Der Hüne lachte kurz auf, packte die Fee beim Unterarm und drückte ihr das Arc in die Handfläche. »Von diesen Münzen gibt es nur eine begrenzte Anzahl in der gesamten Goldenen Welt! Überzeug dich selbst.«

Immer noch misstrauisch betrachtete die Dryade das runde Kupferstück. Es sah genauso aus wie jedes andere Arc. Auf der Vorderseite war das Profil einer hübschen Elfe eingestanzt und auf der Rückseite... Sie stutzte. Wo normalerweise der Umriss des Goldenen Palastes abgebildet war, starrte ihr ein geschlitztes Schlangenauge entgegen. Sie verkniff sich eine spitze Bemerkung und gab dem General wortlos die Münze zurück.
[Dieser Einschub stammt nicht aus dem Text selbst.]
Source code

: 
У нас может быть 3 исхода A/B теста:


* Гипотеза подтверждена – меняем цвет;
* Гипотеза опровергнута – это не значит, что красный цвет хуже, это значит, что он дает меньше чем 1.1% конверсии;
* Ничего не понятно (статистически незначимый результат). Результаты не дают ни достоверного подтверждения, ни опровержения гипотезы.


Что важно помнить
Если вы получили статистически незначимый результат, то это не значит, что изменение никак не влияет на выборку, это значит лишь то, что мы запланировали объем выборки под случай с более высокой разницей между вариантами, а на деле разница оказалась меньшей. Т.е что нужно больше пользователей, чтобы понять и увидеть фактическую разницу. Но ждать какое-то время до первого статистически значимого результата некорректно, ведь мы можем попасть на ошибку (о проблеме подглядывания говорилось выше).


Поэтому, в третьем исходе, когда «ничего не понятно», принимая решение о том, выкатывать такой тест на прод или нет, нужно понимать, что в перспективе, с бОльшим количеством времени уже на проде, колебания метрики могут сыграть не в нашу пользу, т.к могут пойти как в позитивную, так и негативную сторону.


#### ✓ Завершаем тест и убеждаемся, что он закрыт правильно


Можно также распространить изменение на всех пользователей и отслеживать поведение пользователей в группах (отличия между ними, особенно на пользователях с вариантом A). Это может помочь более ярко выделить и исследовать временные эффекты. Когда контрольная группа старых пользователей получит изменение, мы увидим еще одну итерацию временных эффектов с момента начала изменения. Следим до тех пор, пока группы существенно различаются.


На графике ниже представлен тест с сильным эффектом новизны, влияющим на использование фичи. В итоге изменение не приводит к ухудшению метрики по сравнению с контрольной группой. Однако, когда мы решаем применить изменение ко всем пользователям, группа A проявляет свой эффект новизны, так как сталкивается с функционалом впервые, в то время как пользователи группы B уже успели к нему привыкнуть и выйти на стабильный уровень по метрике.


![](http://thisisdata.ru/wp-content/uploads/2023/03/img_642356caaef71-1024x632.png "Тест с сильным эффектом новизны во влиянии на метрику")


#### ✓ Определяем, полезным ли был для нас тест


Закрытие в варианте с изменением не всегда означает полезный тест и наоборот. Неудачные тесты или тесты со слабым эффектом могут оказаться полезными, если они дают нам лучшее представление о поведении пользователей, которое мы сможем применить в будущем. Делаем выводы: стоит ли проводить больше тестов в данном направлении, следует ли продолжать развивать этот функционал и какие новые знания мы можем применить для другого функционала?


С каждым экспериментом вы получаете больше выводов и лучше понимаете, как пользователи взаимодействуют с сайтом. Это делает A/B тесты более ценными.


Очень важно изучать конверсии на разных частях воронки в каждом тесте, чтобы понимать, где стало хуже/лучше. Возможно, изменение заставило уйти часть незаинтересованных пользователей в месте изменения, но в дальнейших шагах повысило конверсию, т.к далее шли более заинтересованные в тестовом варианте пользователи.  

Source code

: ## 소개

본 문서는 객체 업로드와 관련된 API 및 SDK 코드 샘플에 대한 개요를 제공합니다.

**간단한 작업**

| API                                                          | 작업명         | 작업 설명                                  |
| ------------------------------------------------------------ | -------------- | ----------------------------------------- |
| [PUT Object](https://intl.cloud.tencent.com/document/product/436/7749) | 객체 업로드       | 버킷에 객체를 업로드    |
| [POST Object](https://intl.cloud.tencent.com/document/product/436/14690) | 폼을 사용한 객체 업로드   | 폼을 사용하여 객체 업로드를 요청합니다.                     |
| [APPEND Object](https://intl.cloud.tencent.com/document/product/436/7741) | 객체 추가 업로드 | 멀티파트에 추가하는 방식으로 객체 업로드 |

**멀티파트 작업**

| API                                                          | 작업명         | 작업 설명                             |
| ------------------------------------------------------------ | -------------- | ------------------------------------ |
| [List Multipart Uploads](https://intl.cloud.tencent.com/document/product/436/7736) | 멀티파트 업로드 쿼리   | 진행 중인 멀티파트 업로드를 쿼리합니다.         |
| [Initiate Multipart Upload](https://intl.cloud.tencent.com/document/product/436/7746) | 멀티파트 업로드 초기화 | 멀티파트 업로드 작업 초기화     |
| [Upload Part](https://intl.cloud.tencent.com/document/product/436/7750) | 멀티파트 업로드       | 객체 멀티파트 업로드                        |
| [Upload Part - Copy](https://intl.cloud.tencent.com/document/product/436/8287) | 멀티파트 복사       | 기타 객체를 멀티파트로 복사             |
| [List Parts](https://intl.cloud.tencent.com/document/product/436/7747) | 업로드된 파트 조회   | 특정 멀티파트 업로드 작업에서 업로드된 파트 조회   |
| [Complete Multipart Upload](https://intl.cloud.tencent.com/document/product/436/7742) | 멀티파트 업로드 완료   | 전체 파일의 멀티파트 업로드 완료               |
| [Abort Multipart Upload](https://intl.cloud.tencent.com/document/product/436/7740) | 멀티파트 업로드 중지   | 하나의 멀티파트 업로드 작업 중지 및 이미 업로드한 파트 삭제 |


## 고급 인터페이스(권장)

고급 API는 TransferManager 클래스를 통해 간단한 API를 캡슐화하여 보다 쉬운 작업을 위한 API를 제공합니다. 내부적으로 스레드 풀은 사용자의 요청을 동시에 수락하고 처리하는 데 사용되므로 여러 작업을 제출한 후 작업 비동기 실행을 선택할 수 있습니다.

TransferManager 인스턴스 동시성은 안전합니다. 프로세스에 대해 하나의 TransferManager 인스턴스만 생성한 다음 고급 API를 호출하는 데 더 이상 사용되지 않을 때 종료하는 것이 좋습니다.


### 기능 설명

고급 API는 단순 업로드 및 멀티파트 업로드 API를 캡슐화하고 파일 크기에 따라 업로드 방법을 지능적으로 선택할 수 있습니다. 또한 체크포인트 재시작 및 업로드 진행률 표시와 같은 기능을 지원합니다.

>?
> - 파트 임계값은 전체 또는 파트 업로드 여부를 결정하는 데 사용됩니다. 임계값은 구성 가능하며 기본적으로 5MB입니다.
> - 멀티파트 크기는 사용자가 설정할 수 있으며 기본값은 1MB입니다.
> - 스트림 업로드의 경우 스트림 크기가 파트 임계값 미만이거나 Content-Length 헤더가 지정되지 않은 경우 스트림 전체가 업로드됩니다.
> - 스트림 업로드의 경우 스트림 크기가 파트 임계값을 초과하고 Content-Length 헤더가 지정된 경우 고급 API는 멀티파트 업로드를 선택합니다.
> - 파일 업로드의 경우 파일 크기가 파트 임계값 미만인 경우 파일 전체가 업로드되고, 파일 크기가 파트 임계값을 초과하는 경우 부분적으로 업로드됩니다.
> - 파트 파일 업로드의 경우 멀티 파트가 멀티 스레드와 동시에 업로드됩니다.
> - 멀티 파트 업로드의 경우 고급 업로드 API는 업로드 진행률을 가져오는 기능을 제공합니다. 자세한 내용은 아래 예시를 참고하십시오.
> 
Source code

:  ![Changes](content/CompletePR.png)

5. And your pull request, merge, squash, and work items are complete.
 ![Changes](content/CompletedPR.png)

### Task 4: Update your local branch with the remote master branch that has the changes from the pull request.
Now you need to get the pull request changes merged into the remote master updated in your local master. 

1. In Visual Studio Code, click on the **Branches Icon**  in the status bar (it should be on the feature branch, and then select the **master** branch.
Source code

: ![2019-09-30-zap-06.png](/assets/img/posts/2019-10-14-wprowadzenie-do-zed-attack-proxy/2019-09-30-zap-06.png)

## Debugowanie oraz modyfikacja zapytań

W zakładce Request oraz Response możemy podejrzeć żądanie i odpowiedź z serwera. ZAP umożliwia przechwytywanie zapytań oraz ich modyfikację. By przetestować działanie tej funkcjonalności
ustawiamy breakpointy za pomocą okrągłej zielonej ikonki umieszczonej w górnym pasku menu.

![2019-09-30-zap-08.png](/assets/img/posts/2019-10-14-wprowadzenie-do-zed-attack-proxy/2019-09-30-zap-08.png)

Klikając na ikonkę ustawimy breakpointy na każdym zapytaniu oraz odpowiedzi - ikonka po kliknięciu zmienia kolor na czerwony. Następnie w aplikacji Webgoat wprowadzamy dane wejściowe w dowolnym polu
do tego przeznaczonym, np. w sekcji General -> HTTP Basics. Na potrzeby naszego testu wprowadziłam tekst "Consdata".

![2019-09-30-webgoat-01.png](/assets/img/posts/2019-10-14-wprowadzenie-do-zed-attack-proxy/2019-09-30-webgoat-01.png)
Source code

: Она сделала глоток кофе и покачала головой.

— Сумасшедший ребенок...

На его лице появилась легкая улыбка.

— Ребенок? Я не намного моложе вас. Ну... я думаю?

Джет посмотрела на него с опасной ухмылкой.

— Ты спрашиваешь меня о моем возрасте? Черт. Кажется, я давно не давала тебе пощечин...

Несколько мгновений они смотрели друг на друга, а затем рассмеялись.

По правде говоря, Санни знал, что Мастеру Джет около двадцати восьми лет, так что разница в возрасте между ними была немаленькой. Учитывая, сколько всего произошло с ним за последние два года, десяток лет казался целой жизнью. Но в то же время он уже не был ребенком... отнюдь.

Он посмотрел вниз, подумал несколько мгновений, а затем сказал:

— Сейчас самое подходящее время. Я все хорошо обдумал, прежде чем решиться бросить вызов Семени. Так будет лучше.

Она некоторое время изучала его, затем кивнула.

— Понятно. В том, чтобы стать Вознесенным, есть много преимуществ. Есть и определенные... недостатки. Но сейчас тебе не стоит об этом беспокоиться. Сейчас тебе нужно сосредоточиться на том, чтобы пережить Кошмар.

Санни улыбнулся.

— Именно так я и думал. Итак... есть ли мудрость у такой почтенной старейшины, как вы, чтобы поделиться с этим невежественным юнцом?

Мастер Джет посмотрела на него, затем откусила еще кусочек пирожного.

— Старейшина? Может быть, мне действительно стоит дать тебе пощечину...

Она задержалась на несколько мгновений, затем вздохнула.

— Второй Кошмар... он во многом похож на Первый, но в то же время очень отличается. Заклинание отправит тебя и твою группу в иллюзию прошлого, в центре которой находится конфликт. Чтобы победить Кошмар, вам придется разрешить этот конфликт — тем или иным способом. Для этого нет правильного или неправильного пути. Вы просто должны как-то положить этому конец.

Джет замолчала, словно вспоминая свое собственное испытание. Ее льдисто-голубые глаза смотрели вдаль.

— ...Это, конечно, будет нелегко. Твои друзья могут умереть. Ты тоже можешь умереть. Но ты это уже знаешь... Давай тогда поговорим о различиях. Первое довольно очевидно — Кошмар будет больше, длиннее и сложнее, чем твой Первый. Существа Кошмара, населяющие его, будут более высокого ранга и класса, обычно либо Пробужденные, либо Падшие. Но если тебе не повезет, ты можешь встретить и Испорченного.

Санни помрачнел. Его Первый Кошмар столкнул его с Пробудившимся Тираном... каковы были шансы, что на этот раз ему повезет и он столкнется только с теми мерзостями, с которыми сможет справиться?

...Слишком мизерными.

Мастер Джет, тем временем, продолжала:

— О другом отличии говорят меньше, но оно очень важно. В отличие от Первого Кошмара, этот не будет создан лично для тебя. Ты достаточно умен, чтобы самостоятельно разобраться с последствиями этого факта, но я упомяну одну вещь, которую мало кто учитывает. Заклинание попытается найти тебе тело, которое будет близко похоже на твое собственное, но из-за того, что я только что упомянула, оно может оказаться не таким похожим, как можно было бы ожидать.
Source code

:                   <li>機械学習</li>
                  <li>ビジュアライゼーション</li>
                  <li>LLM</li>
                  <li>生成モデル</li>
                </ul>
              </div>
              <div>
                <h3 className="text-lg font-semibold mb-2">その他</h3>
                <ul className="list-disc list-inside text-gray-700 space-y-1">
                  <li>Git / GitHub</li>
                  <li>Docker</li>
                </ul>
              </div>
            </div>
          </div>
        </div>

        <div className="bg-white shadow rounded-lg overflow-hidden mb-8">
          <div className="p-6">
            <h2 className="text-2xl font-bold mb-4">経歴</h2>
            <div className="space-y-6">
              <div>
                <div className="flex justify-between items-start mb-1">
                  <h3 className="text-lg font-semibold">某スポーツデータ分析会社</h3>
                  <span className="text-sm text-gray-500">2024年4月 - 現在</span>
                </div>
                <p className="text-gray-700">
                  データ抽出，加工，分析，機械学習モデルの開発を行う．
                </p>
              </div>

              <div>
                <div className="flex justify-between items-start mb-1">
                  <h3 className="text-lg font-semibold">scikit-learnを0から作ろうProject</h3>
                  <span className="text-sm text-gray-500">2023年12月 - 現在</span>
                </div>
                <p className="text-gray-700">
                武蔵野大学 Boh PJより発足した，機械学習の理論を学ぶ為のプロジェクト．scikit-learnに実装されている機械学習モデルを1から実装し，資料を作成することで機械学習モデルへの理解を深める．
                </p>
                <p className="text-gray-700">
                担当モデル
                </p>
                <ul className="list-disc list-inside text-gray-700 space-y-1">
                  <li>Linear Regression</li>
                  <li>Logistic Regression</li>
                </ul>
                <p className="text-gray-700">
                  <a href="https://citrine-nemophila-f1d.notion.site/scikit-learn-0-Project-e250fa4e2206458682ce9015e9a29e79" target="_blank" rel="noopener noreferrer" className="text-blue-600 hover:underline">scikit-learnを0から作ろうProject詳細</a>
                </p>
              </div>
»Gut.« Nurov war seine Hilflosigkeit deutlich anzusehen. »Dann...«

»Schwöre, dass du uns auch wirklich beistehen wirst«, unterbrach Yudra Yatepas Bruder und funkelte Zenit Schwarzbart herausfordernd an. »Schwöre, dass du zusammen mit uns gegen Gasoka in den Kampf ziehen wirst.«

Der General schmunzelte. »Das Biest ist schlau«, sagte er mehr zu sich selbst, legte aber trotzdem die rechte Hand auf die Brust und beugte sich leicht vor. »Ich schwöre, dass ich euch im Kampf gegen die kleine Missgeburt unterstützen werde oder dabei draufgehe.«

Die Erdfee nickte zufrieden. Das war das Mindeste, was sie von ihm erwarten konnte. Aber es würde reichen. Sie wechselte einen Blick mit Nurov. Hoffentlich haben wir keinen Fehler gemacht, ihn hinzuzuziehen.